GB : Mais pourquoi cette persistance du personnage de Mona dans l'essentiel de vos oeuvres ?
HM : Pourquoi ? Parce que, quand j'ai commencé à écrire, dix ans après .. quand j'ai commencé à écrire, ici, à Paris, j'ai voulu raconter mes souffrances pendant les sept années - oui, seulement sept années - où j'avais vécu avec elle? Et j'ai cité Abélard. Oui c'est dans Capricorne, je crois .. J'ai cité les mots d'Abélard où, parlant de lui-même, il déclare qu'il a souffert plus qu'aucun autre homme au monde. Je pensais que, moi aussi, j'avais souffert comme lui.. plus qu'aucun autre homme au monde. Et je n'avais envie de parler que de ces sept années. mais je ne sais quel esprit s'est emparé de moi et je me suis lancé toujours plus au large, si je puis dire, malgré moi. J'ai débordé !
En même temps, cela n'empêche pas que, visiblement dans mes livres, tout soit bien concentré sur ces sept années, enfermé dans elles. Je ne dis pas grand chose des années qui suivent, quand on y pense. Je parle de mon enfance, des années qui précèdent, mais pas de celles qui suivent ! "

Henri Miller raconte cela comme s'il avait fait un séjour en prison de 7 ans et qu'il revenait sur cette période de manière obsessionnelle comme le tolar rattrapé par son passé, poussé par le syndrome de Stockholm.

Page d'après on peut lire ceci : C'est par une sorte de désespoir, vous savez, que je suis devenu écrivain .. après avoir tenté de faire tout sauf cela. Tout oui, j'ai fait plus de cent métiers avant d'en arriver là, et finalement je me suis dit : " Tu n'es bon à rien ; pourquoi , au fond n'essaierais-tu pas d'être un écrivain"

Je me délecte quand je lis sous la plume d'Henri le voir répondre à une question par une question de mot ou de pensée d'auteur qui éclaire à la fois sur son humilité et sa culture. On a le sentiment de le voir se fondre dans mille autres personnalités de renom, mais il est bien clair qu'il tire la couverture vers soi, comme on dit. Il n'y a là ni dérobade, ni bien sûr effacement de personnalité, bien au contraire. J'y vois aussi un souci de clarté dans son propos et d'impériosité, en sachant que sa vraie vie est la passion pour tous ces personnages dont il nous abreuve à satiété, mais voyons plutôt :
"L'autre soir, relisant les pages d'André Gide sur Dostoïevski, j'ai été frappé en voyant que Dostoïevski lui aussi, a toujours méprisé l'intellect. IL dit même que c'est cela le diable.. ses personnages essentiels, comme le prince Muichkine, sont tous des êtres qui placent le sentiment plus haut que la tête. Oui c'est la tête la grande tentation .."
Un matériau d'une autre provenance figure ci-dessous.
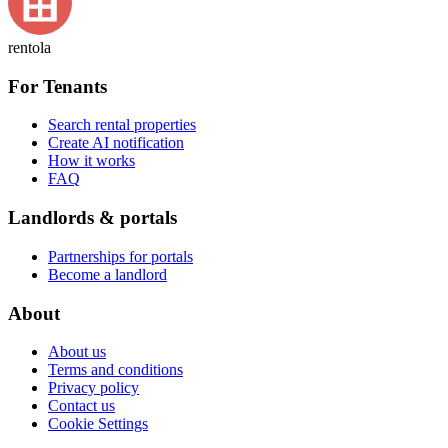
rentola
For Tenants
Search rental properties
Create AI notification
How it works
FAQ
Landlords & portals
Partnerships for portals
Become a landlord
About
About us
Terms and conditions
Privacy policy
Contact us
Cookie Settings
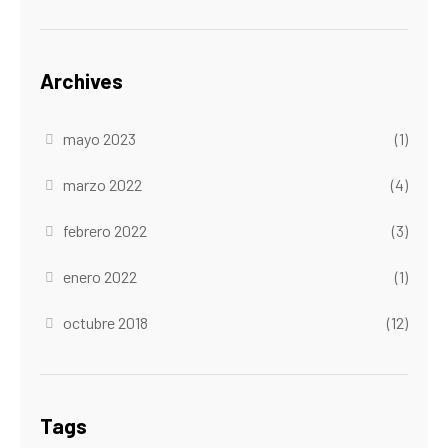
Archives
mayo 2023
(1)
marzo 2022
(4)
febrero 2022
(3)
enero 2022
(1)
octubre 2018
(12)
Tags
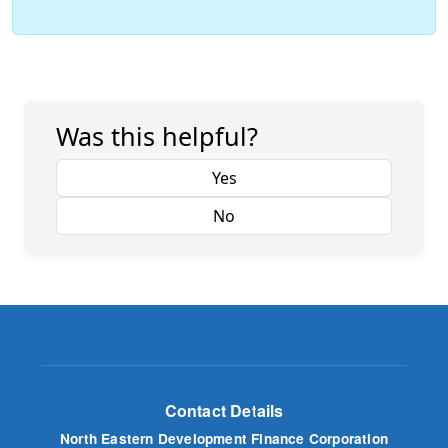
Was this helpful?
Yes
No
Contact Details
North Eastern Development Finance Corporation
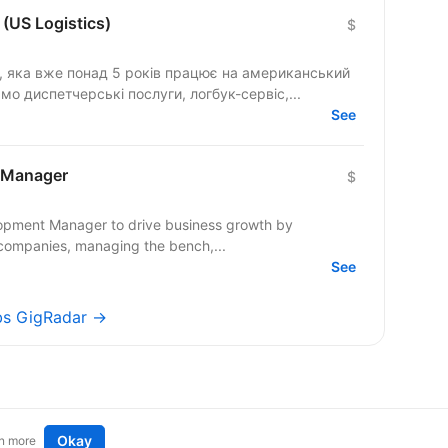
(US Logistics)
$
я, яка вже понад 5 років працює на американський
о диспетчерські послуги, логбук-сервіс,...
See
 Manager
$
lopment Manager to drive business growth by
companies, managing the bench,...
See
obs GigRadar →
Okay
n more
t an idea
Remote tech jobs in Europe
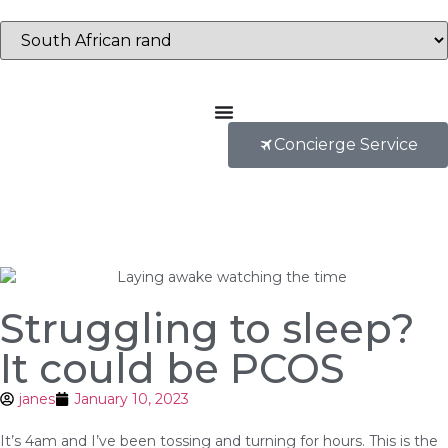
Concierge Service
Struggling to sleep?
It could be PCOS
janes
January 10, 2023
It’s 4am and I’ve been tossing and turning for hours. This is the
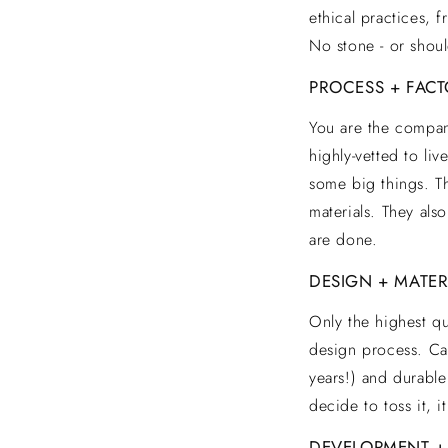
I
ethical practices, 
No stone - or shoul
T
PROCESS + FACT
You are the company
Y
highly-vetted to liv
some big things. Th
materials. They also
are done.
DESIGN + MATER
Only the highest qu
design process. Cas
years!) and durable
decide to toss it, i
DEVELOPMENT +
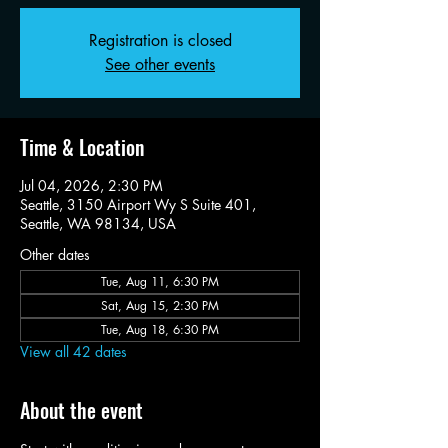
Registration is closed
See other events
Time & Location
Jul 04, 2026, 2:30 PM
Seattle, 3150 Airport Wy S Suite 401,
Seattle, WA 98134, USA
Other dates
Tue, Aug 11, 6:30 PM
Sat, Aug 15, 2:30 PM
Tue, Aug 18, 6:30 PM
View all 42 dates
About the event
En fait, je ne vois pas ici d'interview au sens journalistique, quelque peu galvaudé, je vois de la littérature empreinte de réflexions profondes qui consacrent un livre à part entière.
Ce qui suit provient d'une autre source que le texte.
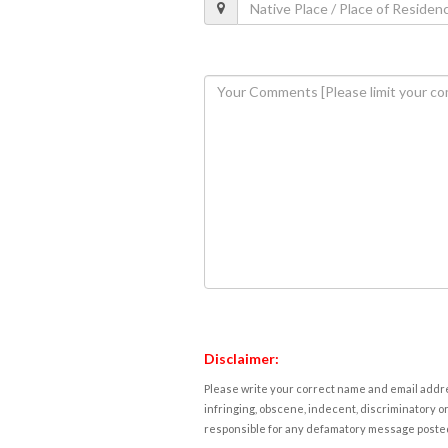
Disclaimer:
Please write your correct name and email addres
infringing, obscene, indecent, discriminatory or
responsible for any defamatory message posted 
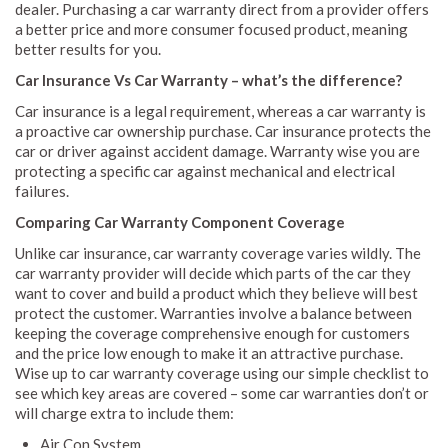
dealer. Purchasing a car warranty direct from a provider offers
a better price and more consumer focused product, meaning
better results for you.
Car Insurance Vs Car Warranty – what’s the difference?
Car insurance is a legal requirement, whereas a car warranty is
a proactive car ownership purchase. Car insurance protects the
car or driver against accident damage. Warranty wise you are
protecting a specific car against mechanical and electrical
failures.
Comparing Car Warranty Component Coverage
Unlike car insurance, car warranty coverage varies wildly. The
car warranty provider will decide which parts of the car they
want to cover and build a product which they believe will best
protect the customer. Warranties involve a balance between
keeping the coverage comprehensive enough for customers
and the price low enough to make it an attractive purchase.
Wise up to car warranty coverage using our simple checklist to
see which key areas are covered – some car warranties don’t or
will charge extra to include them:
Air Con System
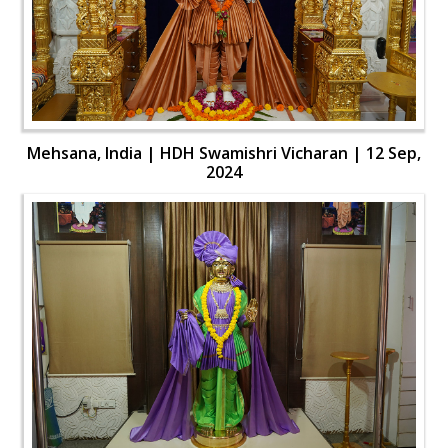
Mehsana, India | HDH Swamishri Vicharan | 12 Sep,
2024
Oui il est rare de voir une interview faite avec une telle intensité. Je ne vois pas d'autre explication que celle d'un homme qui parle admirablement de lui-même, avec les mots qu'il faut, comme un auto-portait sans concession, magnifiquement croqué, avec tout ce sel de la terre, et cette sagesse du coeur.

Avec Henri, désolé, mais j'y trouve ce que j'ai envie d'y voir en littérature, c'est-à-dire rarement, toute la dimension d'un homme face à son destin qui revient sur lui-même avec une force incroyable sans doute due au fait qu'il a fini par vaincre ses démons et les obstacles de la vie qui ne l'ont pas épargné, loin s'en faut.